◆ Problem to work on: The data should be duplicated exactly, with every word kept as it is.

◆ Material provided:
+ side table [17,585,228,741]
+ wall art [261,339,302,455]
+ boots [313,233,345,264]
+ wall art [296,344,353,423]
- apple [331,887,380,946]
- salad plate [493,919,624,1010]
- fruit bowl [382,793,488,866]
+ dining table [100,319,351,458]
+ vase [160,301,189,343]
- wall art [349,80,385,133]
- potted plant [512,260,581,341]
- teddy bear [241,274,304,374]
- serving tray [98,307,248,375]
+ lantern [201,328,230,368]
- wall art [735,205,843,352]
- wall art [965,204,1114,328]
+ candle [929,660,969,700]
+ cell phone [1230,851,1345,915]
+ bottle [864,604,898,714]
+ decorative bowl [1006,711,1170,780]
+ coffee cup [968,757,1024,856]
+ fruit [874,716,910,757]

◆ Solution to this exercise:
+ side table [17,585,228,741]
+ wall art [261,339,302,455]
+ boots [313,233,345,264]
+ wall art [296,344,353,423]
- apple [331,887,380,946]
- salad plate [493,919,624,1010]
- fruit bowl [382,793,488,866]
+ dining table [100,319,351,458]
+ vase [160,301,189,343]
- wall art [349,80,385,133]
- potted plant [512,260,581,341]
- teddy bear [241,274,304,374]
- serving tray [98,307,248,375]
+ lantern [201,328,230,368]
- wall art [735,205,843,352]
- wall art [965,204,1114,328]
+ candle [929,660,969,700]
+ cell phone [1230,851,1345,915]
+ bottle [864,604,898,714]
+ decorative bowl [1006,711,1170,780]
+ coffee cup [968,757,1024,856]
+ fruit [874,716,910,757]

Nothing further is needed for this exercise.